─── GIVEN INFORMATION ───
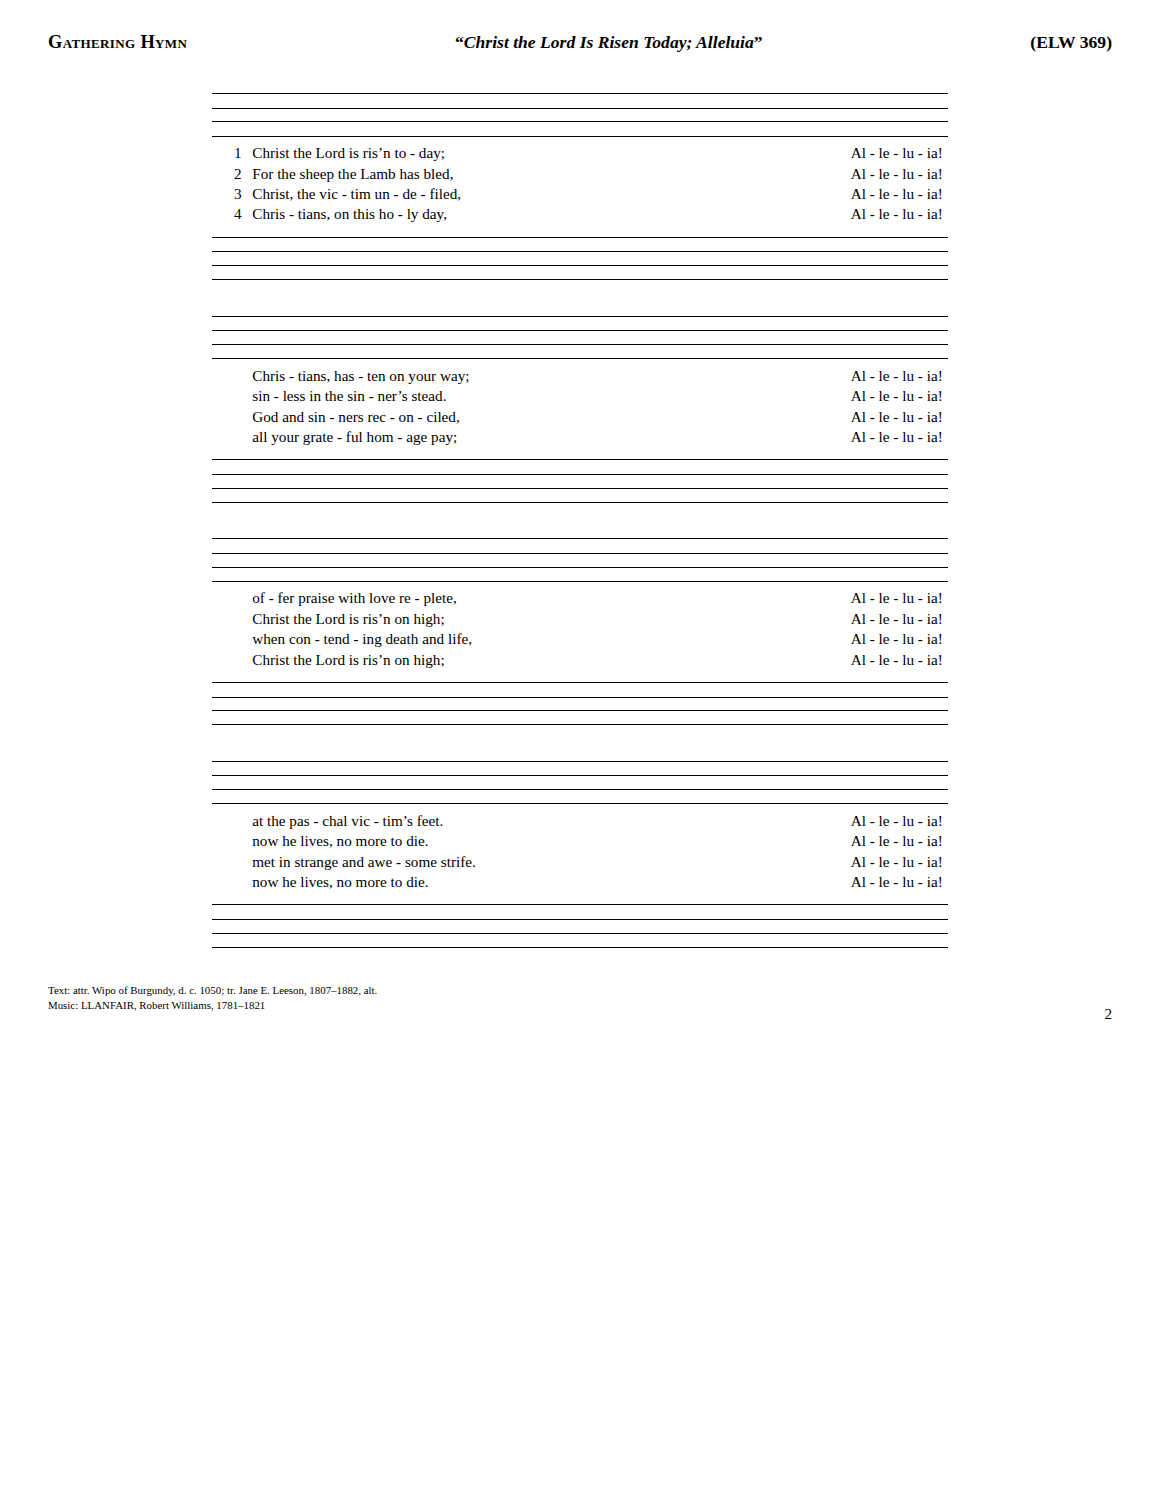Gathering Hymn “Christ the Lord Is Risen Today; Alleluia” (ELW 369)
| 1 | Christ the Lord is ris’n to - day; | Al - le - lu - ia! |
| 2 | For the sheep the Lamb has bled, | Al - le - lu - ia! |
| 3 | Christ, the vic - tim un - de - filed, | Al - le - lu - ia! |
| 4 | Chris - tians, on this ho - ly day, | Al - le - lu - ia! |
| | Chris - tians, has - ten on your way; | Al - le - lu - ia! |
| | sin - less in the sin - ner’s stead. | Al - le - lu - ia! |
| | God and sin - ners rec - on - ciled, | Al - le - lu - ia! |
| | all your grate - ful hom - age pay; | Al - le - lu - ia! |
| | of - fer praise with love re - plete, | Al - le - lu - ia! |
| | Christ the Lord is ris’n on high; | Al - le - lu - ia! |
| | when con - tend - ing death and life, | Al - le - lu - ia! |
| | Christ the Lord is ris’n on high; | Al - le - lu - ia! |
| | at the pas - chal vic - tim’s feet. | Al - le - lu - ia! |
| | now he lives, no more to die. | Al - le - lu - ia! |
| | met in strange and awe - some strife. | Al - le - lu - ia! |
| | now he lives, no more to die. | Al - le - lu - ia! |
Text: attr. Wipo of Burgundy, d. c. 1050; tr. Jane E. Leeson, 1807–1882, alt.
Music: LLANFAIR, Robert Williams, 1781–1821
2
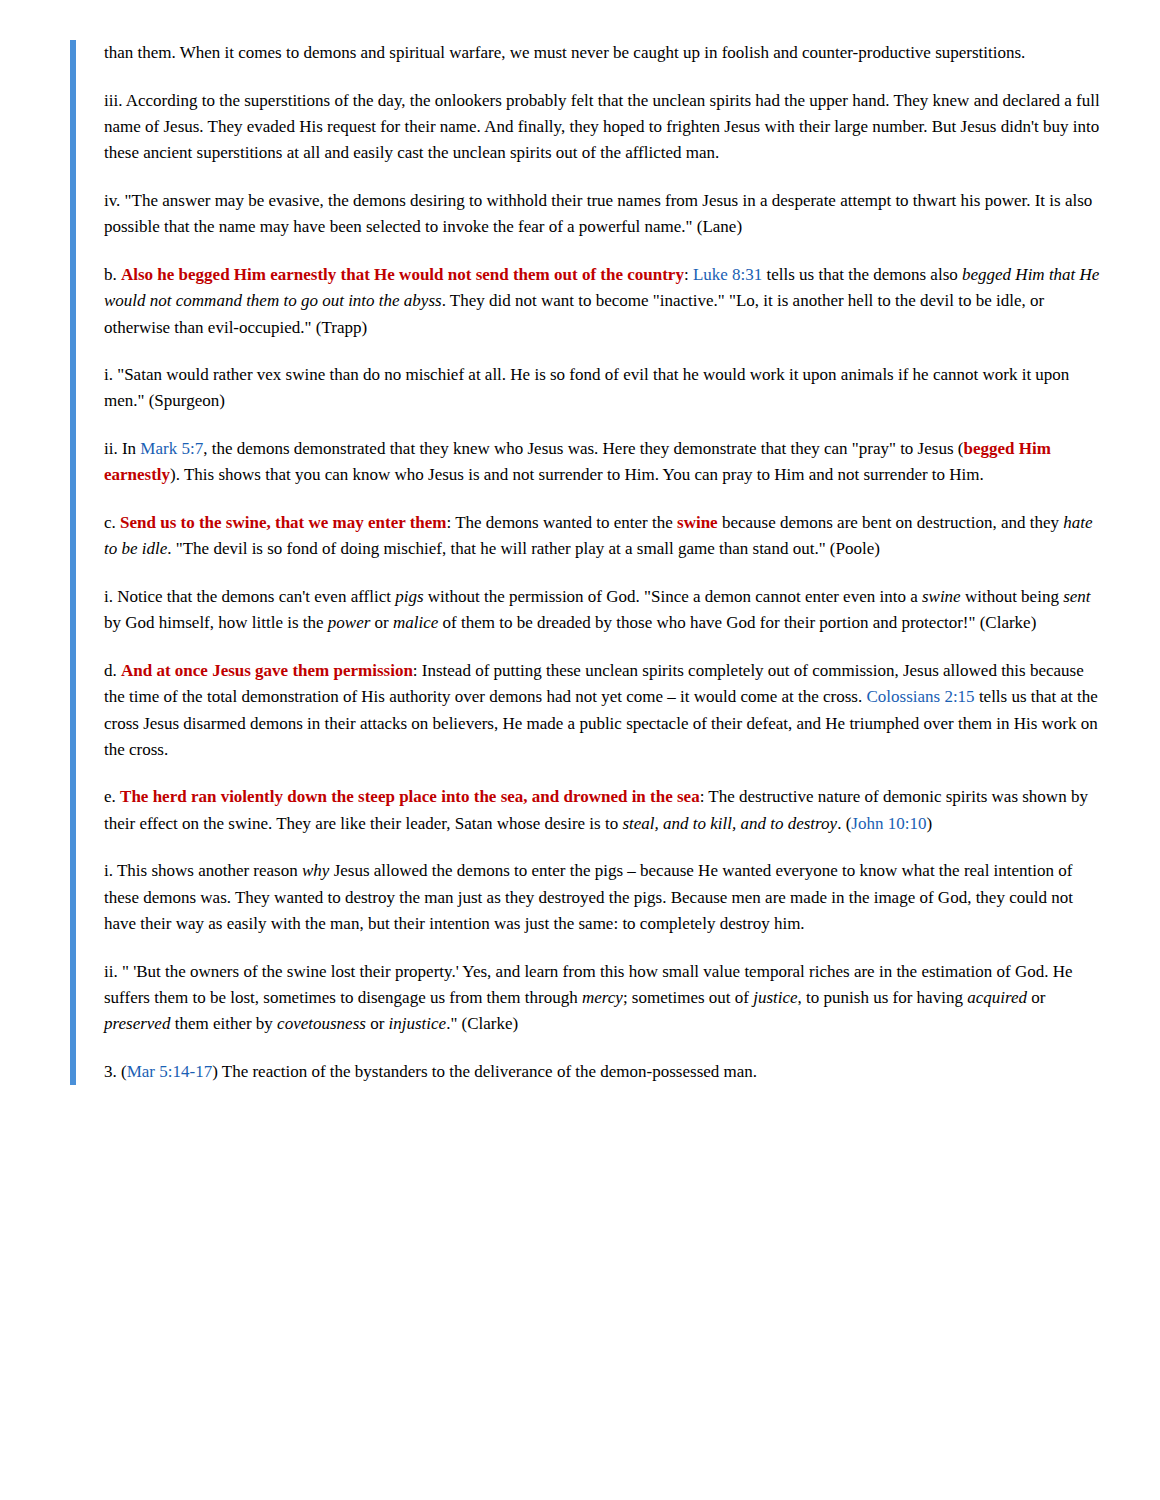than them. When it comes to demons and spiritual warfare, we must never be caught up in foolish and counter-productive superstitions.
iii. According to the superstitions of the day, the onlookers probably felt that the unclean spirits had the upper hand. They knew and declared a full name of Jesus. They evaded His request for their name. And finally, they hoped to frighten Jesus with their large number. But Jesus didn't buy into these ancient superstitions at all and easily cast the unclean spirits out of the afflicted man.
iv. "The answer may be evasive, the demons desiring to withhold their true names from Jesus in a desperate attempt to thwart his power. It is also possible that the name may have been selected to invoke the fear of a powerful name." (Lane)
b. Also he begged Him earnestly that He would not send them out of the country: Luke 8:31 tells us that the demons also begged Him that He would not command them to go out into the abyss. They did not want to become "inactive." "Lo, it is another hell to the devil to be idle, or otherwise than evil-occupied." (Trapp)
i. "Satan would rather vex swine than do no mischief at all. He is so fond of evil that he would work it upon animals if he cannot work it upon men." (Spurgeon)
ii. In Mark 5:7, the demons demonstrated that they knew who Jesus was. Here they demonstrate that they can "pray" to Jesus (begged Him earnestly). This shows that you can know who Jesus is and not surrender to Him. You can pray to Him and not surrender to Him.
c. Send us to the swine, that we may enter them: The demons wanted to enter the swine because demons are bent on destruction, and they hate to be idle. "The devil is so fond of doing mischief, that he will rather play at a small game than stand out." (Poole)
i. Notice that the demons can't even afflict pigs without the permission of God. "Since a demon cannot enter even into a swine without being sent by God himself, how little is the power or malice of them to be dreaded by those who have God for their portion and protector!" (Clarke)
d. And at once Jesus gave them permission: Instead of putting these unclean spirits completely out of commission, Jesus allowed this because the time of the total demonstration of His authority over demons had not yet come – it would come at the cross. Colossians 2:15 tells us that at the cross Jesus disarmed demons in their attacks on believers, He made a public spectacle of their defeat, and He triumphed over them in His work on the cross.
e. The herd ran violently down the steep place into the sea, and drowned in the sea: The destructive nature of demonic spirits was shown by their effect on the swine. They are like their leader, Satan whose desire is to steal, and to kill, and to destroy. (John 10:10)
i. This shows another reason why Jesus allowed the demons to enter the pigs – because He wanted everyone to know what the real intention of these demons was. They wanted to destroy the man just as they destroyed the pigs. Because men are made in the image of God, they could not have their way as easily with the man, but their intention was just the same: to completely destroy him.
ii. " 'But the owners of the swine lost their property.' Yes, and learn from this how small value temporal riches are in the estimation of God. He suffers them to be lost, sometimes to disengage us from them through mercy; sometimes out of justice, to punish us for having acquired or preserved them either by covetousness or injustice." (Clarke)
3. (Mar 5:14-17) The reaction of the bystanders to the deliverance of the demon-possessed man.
───
Write out exactly the opening lines of the data, stopping after the line that holds "all your grate". Exclude pictures.

Gathering Hymn “Christ the Lord Is Risen Today; Alleluia” (ELW 369)
| 1 | Christ the Lord is ris’n to - day; | Al - le - lu - ia! |
| 2 | For the sheep the Lamb has bled, | Al - le - lu - ia! |
| 3 | Christ, the vic - tim un - de - filed, | Al - le - lu - ia! |
| 4 | Chris - tians, on this ho - ly day, | Al - le - lu - ia! |
| | Chris - tians, has - ten on your way; | Al - le - lu - ia! |
| | sin - less in the sin - ner’s stead. | Al - le - lu - ia! |
| | God and sin - ners rec - on - ciled, | Al - le - lu - ia! |
| | all your grate - ful hom - age pay; | Al - le - lu - ia! |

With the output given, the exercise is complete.